Extraterritorial applicability will have to be tested on a case-by-case basis. In the case where the responsibility gap arises, that is where the conduct of contractors is not attributable to the hiring state, the requisite control will have to be exercised by the national armed forces or other state agents, including contractors whose conduct is at the time attributable to the hiring state. Territorial control over the area in which the violation happened may exist by virtue of an occupation or other territorial control, for example during an invasion. Physical control on the other hand, putting individuals in the power of the hiring state, exists for example over individuals who are kidnapped or arrested in an impromptu fashion or detained more formally in a detention facility. All three instruments discussed (ICCPR, ECHR, ACHR) will apply where the hiring state is an occupying power, or where the violations occur in an area controlled by agents of the hiring state. However, where combat contractors are off duty, or guarding and protection contractors engage in conduct outside their instructed duties, and the area they operate in is not controlled by the hiring state, there will not be a basis for extraterritorial jurisdiction unless there is physical control over the victims. Where the victims at the time of the violation either are under the control of the hiring state or have been handed from hiring state control into contractor control, jurisdiction can also be established under all three systems. However, where the hiring state does not have control over the persons interrogated, the off-duty conduct of these contractors will not be within the reach of any of the three instruments I discussed. If applicable, the reach of the duty to prevent under the different instruments varies, as described in more detail in section 3 B of the piece.

Positive obligations of states with respect to the conduct not attributable to them that I discuss under the heading of the obligation to prevent human rights abuses constitute obligations of due diligence. Thus, even if extraterritorial jurisdiction can be established, the hiring state will not be held responsible if it can demonstrate that it exercised due diligence with respect to the contractors’ conduct. Positive obligations of hiring states with respect to conduct not attributable to them are of course important, and may in the specific situations where they are applicable contribute to ensuring that a hiring state will not effectively circumvent responsibility it would incur for soldiers by relying on contractors. Yet, bringing responsibility to bear will be much more difficult due to a multitude of factors, including the limited reach of positive IHL obligations in non-international armed conflict, the uncertainty inherent in the concept of due diligence, and the complex questions extraterritorial application poses in the HRL systems. Thus responsibility qua positive obligations is very far from the simple and effective responsibility rule that states envisaged for armed conflict when they first codified state responsibility for violations of IHL by state forces in 1907.
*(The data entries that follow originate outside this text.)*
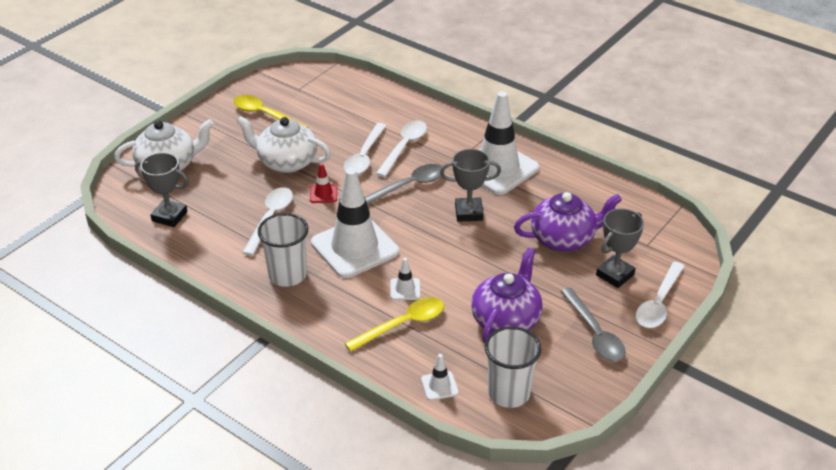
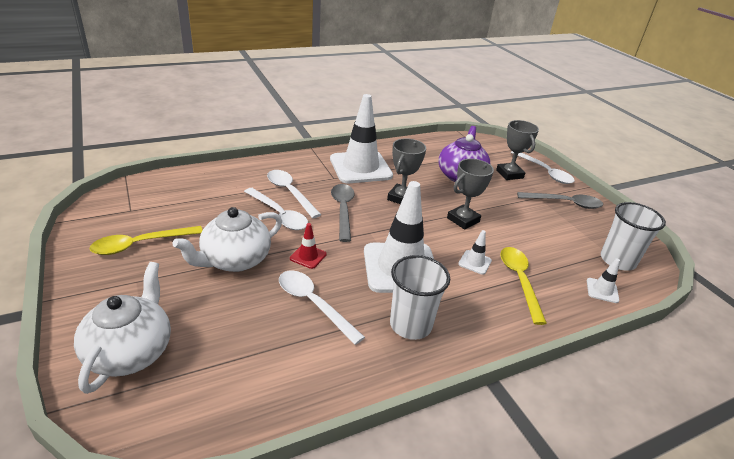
camera: 65 degrees left, 5 degrees down
(169, 216) = (231, 386): grey trophy -> grey trophy (463, 220)
(506, 320) = (536, 230): purple teapot -> none

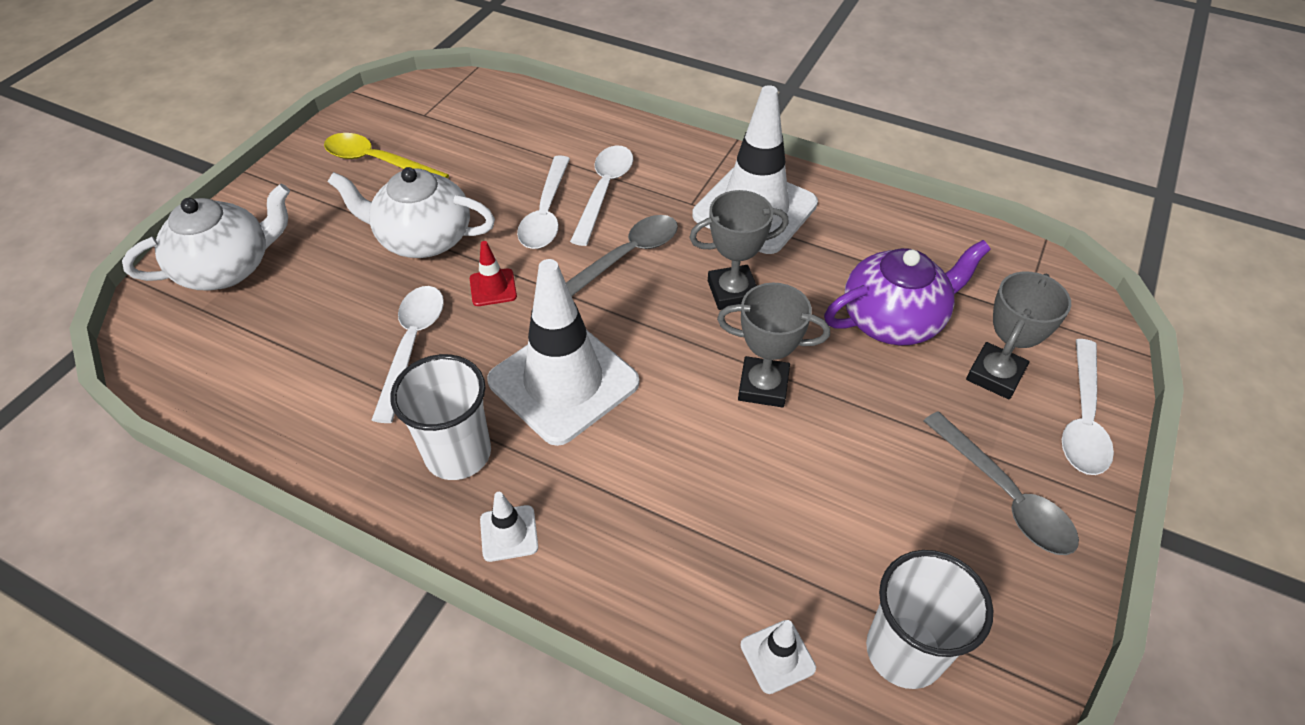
camera: 55 degrees right, 15 degrees up
(474, 262) = (666, 453): white traffic cone -> white traffic cone (509, 533)
(519, 281) = (679, 528): yellow spoon -> none

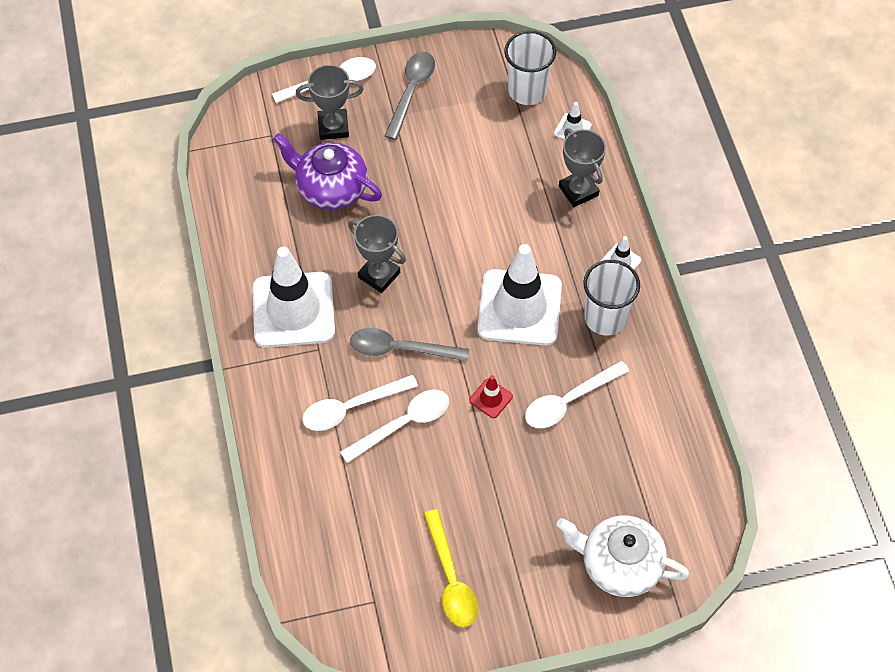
camera: 130 degrees left, 10 degrees up
(423, 238) = (490, 475): white teapot -> none
(763, 386) = (435, 218): grey trophy -> grey trophy (578, 191)

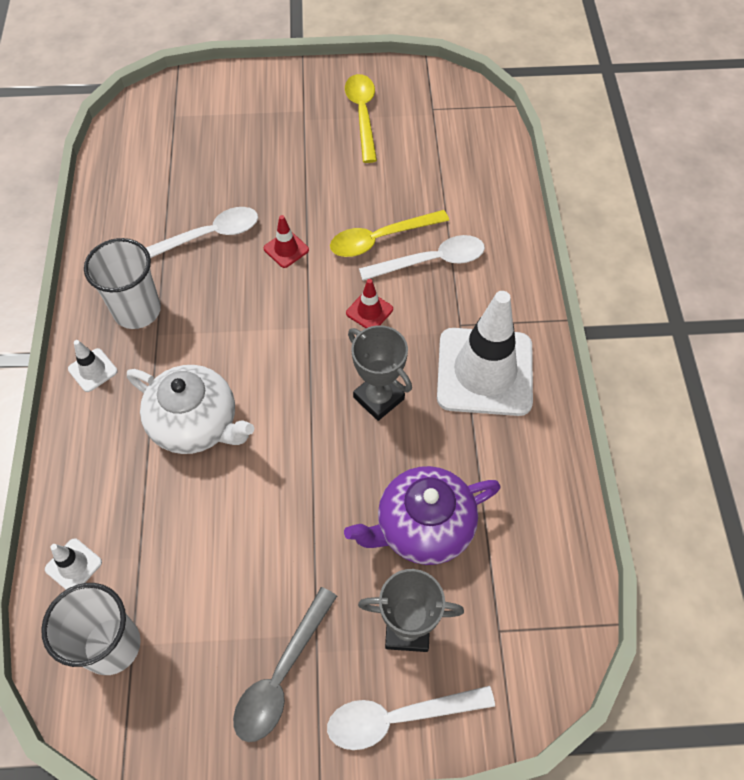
camera: 170 degrees left, 0 degrees up
(330, 188) = (423, 527): purple teapot -> purple teapot turned 120 degrees clockwise
(400, 349) = (369, 311): grey spoon -> red traffic cone
(403, 424) = (380, 239): white spoon -> yellow spoon
(519, 308) = (227, 335): white traffic cone -> none
(578, 191) = (104, 469): grey trophy -> none
(619, 564) = (213, 105): white teapot -> white teapot (196, 424)

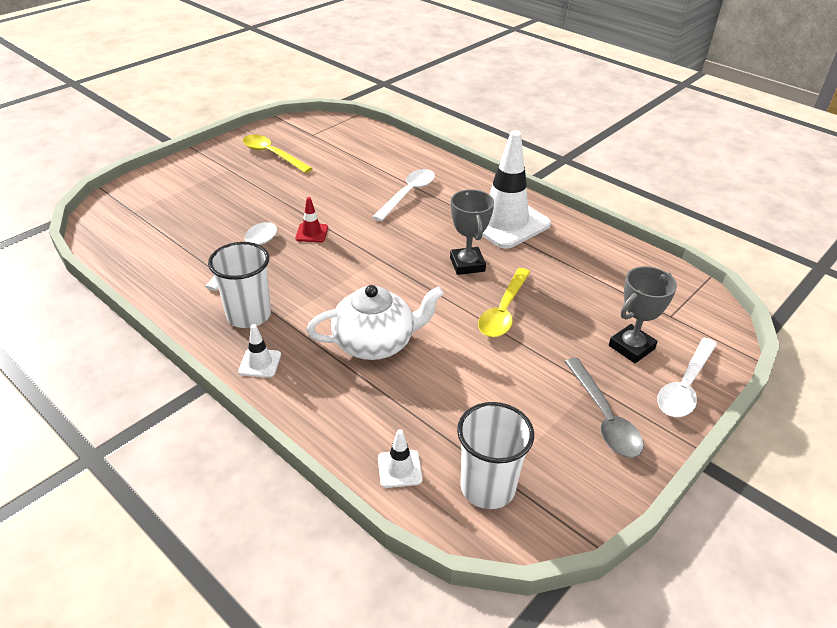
camera: 45 degrees left, 20 degrees down
(369, 311) = (405, 232): red traffic cone -> none
(378, 398) = (467, 264): grey trophy -> grey trophy turned 75 degrees clockwise
(380, 239) = (364, 200): yellow spoon -> yellow spoon (503, 311)
(423, 527) = (573, 301): purple teapot -> none

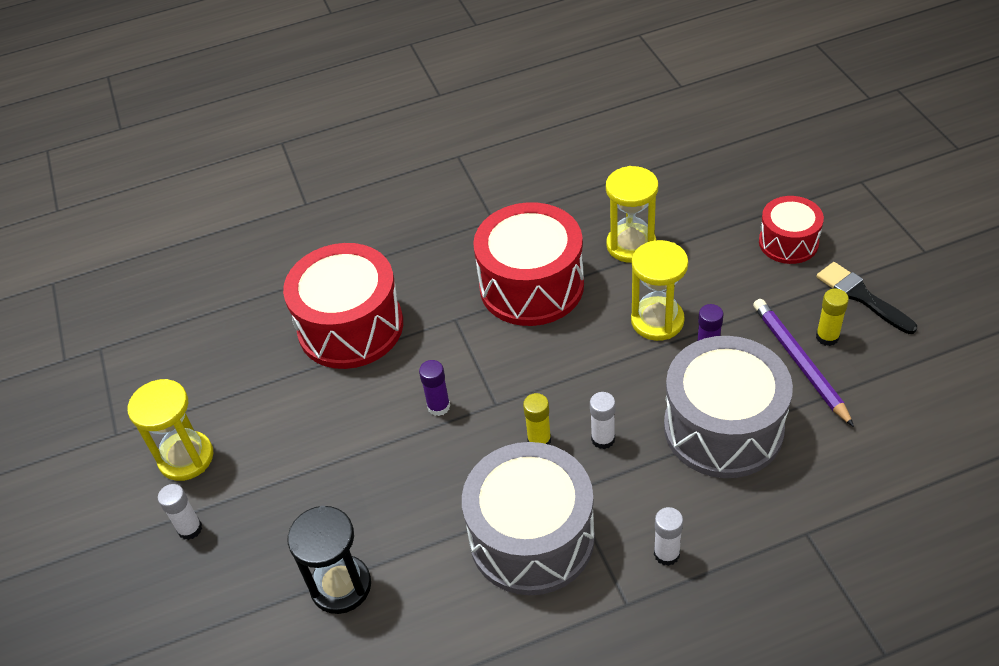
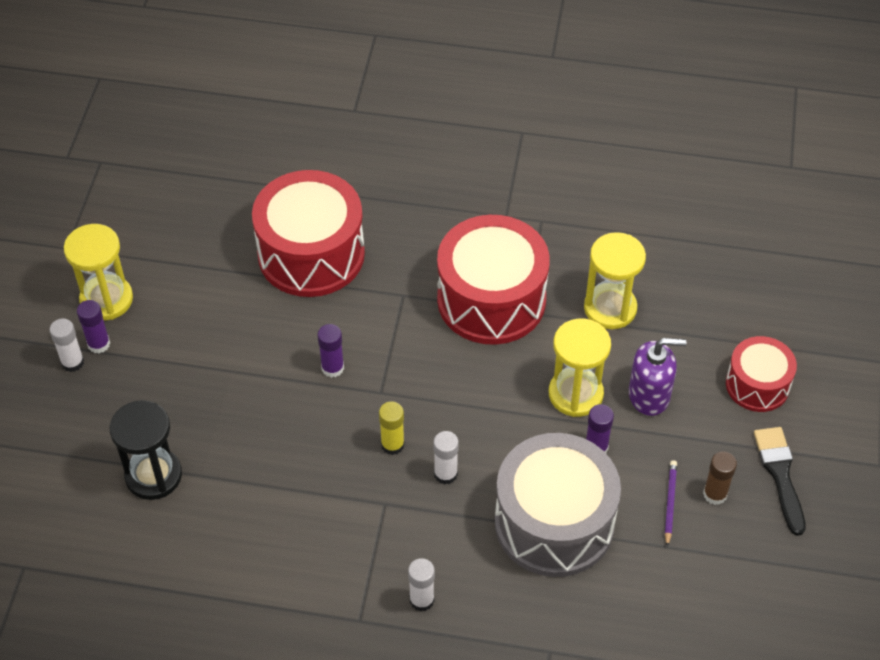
camera: 25 degrees right, 5 degrees up
(205, 499) = (99, 344): none -> purple glue stick
(532, 538) = (325, 523): grey drum -> none
(715, 292) = (649, 395): none -> purple soap dispenser
(799, 362) = (670, 503): purple pencil -> purple pencil, size x0.54
(827, 337) = (715, 494): yellow glue stick -> brown glue stick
Thus, still finding the responsibility gap to open up in many cases, I suggest in the remainder of the article that certain contractors exercising coercive functions do not fall into the category of persons accompanying the armed forces. Rather, they can indeed be attributed to the hiring state as members of the armed forces. Where they are organized as a recognizable group and are expected to ‘shoot back’ beyond self-defence on a routine basis, the hiring state will be responsible under Article 3 of HC IV and Article 91 of AP I. Hence, the clearest case will be that of combat contractors, while certain convoy or personal protection contractors may qualify provided they operate as a recognizable independent group. The interrogation example seems most doubtful, especially where the situations resembles more the close integration of a small number of individuals into an operation run by the national armed forces. I furthermore demonstrate that neither the requirement that they be under a command responsible to a party, nor the often adduced criteria for obtaining POW status, ultimately exclude this classification.